Dengan pemahaman di atas, lanjutnya menjelaskan, begitu muncul heboh karikatur yang diklaim objeknya sebagai Nabi Muhammad, tegas ia katakan bahwa itu bohong atau sebenarnya tidak ada itu karikatur Nabi.
Kenapa? Karena objek konkretnya yaitu wajah Nabi tidak diketahui secara umum. Gambar Nabi tidak ada di publik. Kalau dilihat apa yang diklaim sebagai karikatur Nabi itu ternyata objeknya yang pakai sorban, berkumis dan berjenggot seperti orang Arab pada umumnya.

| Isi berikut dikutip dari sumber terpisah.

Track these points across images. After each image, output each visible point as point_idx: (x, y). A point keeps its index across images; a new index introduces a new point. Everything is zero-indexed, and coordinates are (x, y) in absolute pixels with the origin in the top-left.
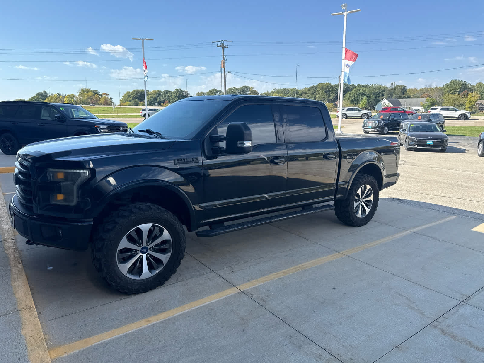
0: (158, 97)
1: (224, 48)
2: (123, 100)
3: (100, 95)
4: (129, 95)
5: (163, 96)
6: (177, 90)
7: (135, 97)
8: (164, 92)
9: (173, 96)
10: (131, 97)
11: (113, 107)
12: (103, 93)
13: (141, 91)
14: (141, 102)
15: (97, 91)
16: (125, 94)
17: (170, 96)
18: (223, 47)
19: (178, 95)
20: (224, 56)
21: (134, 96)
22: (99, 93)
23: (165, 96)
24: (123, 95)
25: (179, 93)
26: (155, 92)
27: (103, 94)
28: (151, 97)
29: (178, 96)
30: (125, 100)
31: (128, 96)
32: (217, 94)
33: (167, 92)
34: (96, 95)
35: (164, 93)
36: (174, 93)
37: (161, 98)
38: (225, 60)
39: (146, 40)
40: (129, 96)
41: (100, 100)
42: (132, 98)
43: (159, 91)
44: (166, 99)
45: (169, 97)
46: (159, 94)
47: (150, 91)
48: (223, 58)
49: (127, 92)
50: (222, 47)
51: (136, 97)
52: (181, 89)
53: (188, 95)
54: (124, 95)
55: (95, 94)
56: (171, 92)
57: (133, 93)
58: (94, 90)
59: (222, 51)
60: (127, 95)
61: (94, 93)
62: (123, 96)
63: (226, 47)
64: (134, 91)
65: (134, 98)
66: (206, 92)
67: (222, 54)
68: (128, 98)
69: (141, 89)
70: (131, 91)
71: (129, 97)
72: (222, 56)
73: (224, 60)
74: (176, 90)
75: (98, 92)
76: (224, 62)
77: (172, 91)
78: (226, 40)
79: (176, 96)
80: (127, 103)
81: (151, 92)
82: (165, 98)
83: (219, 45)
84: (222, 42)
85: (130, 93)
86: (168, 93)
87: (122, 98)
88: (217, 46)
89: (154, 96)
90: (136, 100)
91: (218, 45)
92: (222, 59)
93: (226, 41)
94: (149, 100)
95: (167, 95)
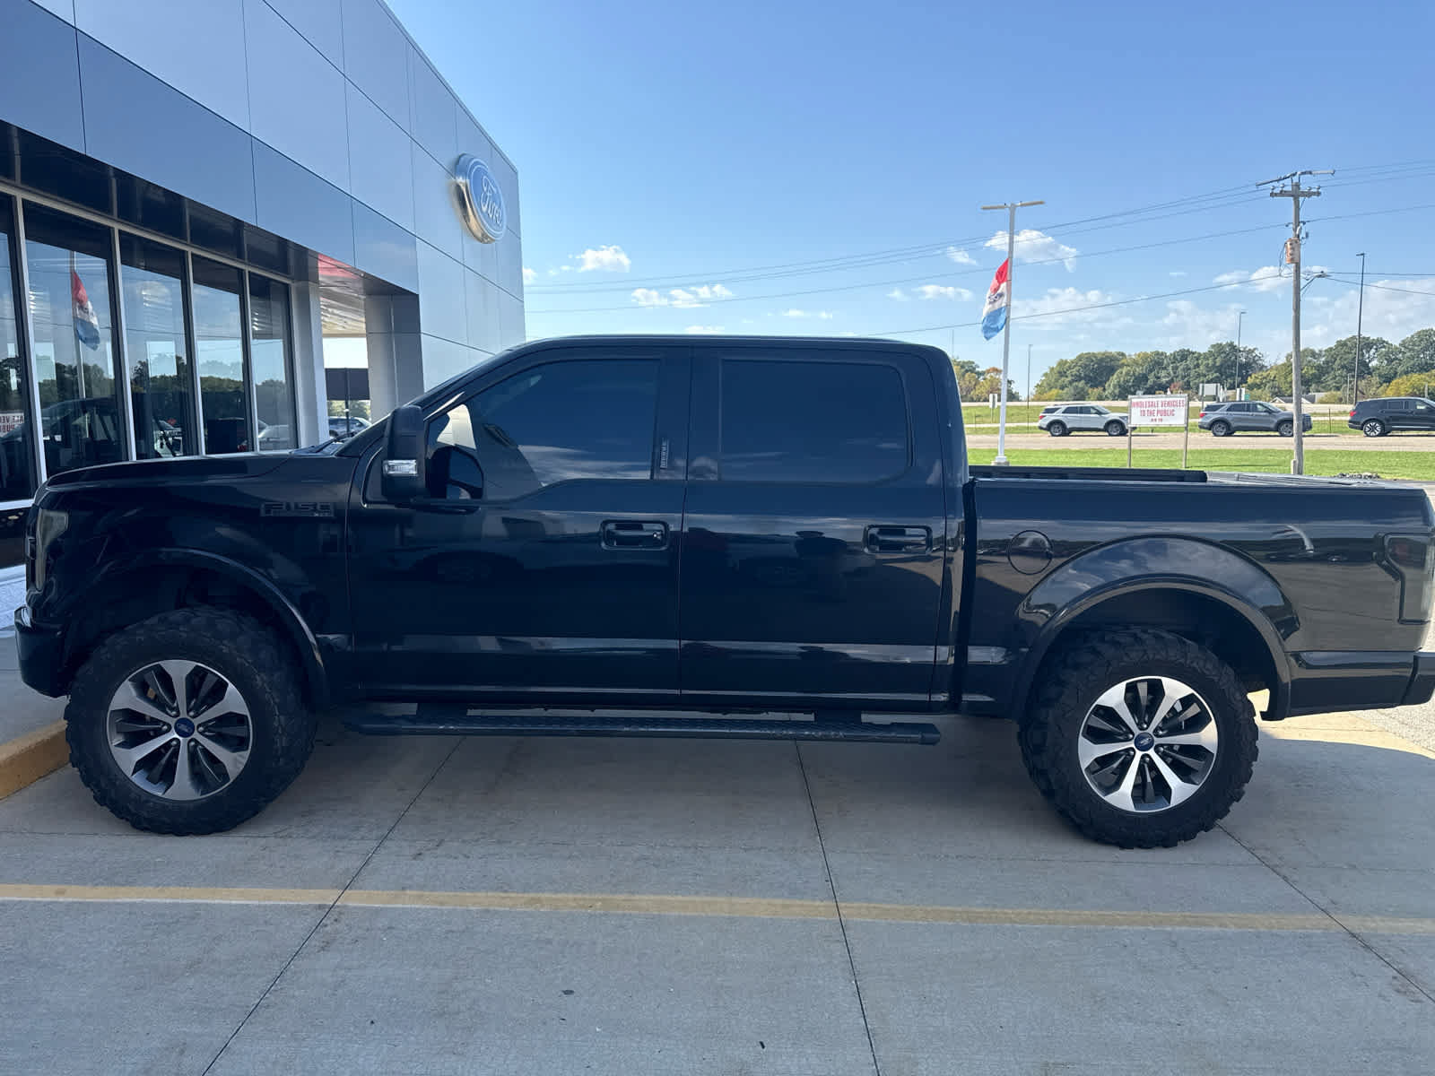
0: (1151, 371)
1: (1301, 199)
2: (1045, 384)
3: (979, 374)
4: (1062, 370)
5: (1170, 368)
6: (1219, 348)
7: (1079, 376)
8: (1174, 355)
9: (1201, 367)
10: (1067, 377)
11: (991, 406)
12: (988, 368)
13: (1099, 357)
14: (1095, 390)
15: (973, 363)
16: (1052, 369)
17: (1192, 366)
18: (1296, 194)
19: (1218, 364)
20: (1297, 222)
21: (1078, 371)
22: (977, 369)
23: (1177, 368)
24: (1044, 371)
25: (1223, 355)
26: (1145, 357)
27: (988, 371)
28: (1127, 374)
29: (1221, 365)
30: (1049, 385)
31: (1060, 372)
32: (1368, 352)
33: (1184, 355)
34: (967, 375)
35: (1174, 357)
36: (1206, 357)
37: (1163, 373)
38: (1303, 235)
39: (1022, 205)
40: (1062, 374)
41: (977, 387)
42: (1070, 379)
43: (1157, 353)
44: (1177, 377)
45: (1190, 369)
46: (1157, 362)
47: (1130, 355)
48: (1295, 230)
49: (1058, 360)
50: (1292, 196)
51: (1083, 375)
52: (1232, 343)
53: (1255, 362)
54: (1048, 371)
55: (967, 371)
56: (1196, 355)
57: (1075, 363)
58: (966, 360)
59: (1293, 208)
60: (1055, 371)
61: (963, 370)
62: (1046, 375)
63: (1314, 194)
64: (1080, 358)
65: (1078, 378)
66: (1324, 349)
67: (1292, 219)
68: (1057, 380)
69: (1103, 351)
70: (1071, 357)
71: (1062, 376)
72: (1291, 226)
73: (1298, 236)
74: (1213, 346)
75: (974, 365)
76: (1296, 242)
77: (1202, 352)
78: (1308, 170)
79: (1214, 365)
80: (1054, 392)
81: (1133, 357)
82: (1175, 373)
83: (1277, 191)
84: (1295, 179)
85: (1068, 365)
86: (1186, 359)
87: (1044, 378)
88: (1272, 195)
89: (1139, 370)
90: (1081, 384)
91: (1275, 191)
92: (1292, 235)
93: (1310, 173)
94: (1121, 383)
95: (1182, 366)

Lantas diberi label 'Mahomet' atau 'Muhammad'.
"Pembuat karikatur dan kita semua, tidak ada yang tahu wajah konkret Nabi Muhammad. Itu sebabnya karikatur tersebut hanya dibuat berdasarkan imajinasi kolektif tentang sosok orang Arab. Dan jelas itu bukan wajah Nabi. Itu cuma wajah kebanyakan orang Arab. Tak ada ciri khas sosok Nabi yang kita ketahui lewat berbagai riwayat Hadits," terangnya.
"Nah, kenapa larut dalam permainan imajinasi mereka? Provokasi recehan mereka malah kita tangkap. Kita kena jebakan. Kita emosi. Dan terjadilah tragedi pembunuhan itu yang semakin membuat citra Islam menjadi jelek: seolah Islam sebagai agama kekerasan. Kita memberikan apa yang mereka ingin citrakan lewat karikatur tersebut. Mereka menang. Kita kalah masuk jebakan mereka. Padahal kalau kita merespon dengan bilang: “itu bukan karikatur Nabi Muhammad karena objeknya tidak dikenali secara konkret”, maka urusan akan selesai. Niat mereka hendak mengolok-olok menjadi berantakan. Kita tidak kena provokasi recehan. Karikatur mereka gagal lewat definisi karikatur itu sendiri," urai Gus Nadir.
Mengapa demikian? Gus Nadir kembali menjabarkan bahwa karikatur tersebut salah gambar dan salah imajinasi. Keduanya sama-sama salah. Bedanya, yang pertama objek konkretnya diketahui, yang kedua objek konkretnya tidak diketahui. Perlu belajar logika yang lurus. Celakanya, orang emosi memang susah diajak berpikir dengan logika yang jernih.
"Apa meluruskan soal ketiadaan objek konkret karikatur di Perancis itu berarti membela penghina Nabi? TIDAK," tegasnya.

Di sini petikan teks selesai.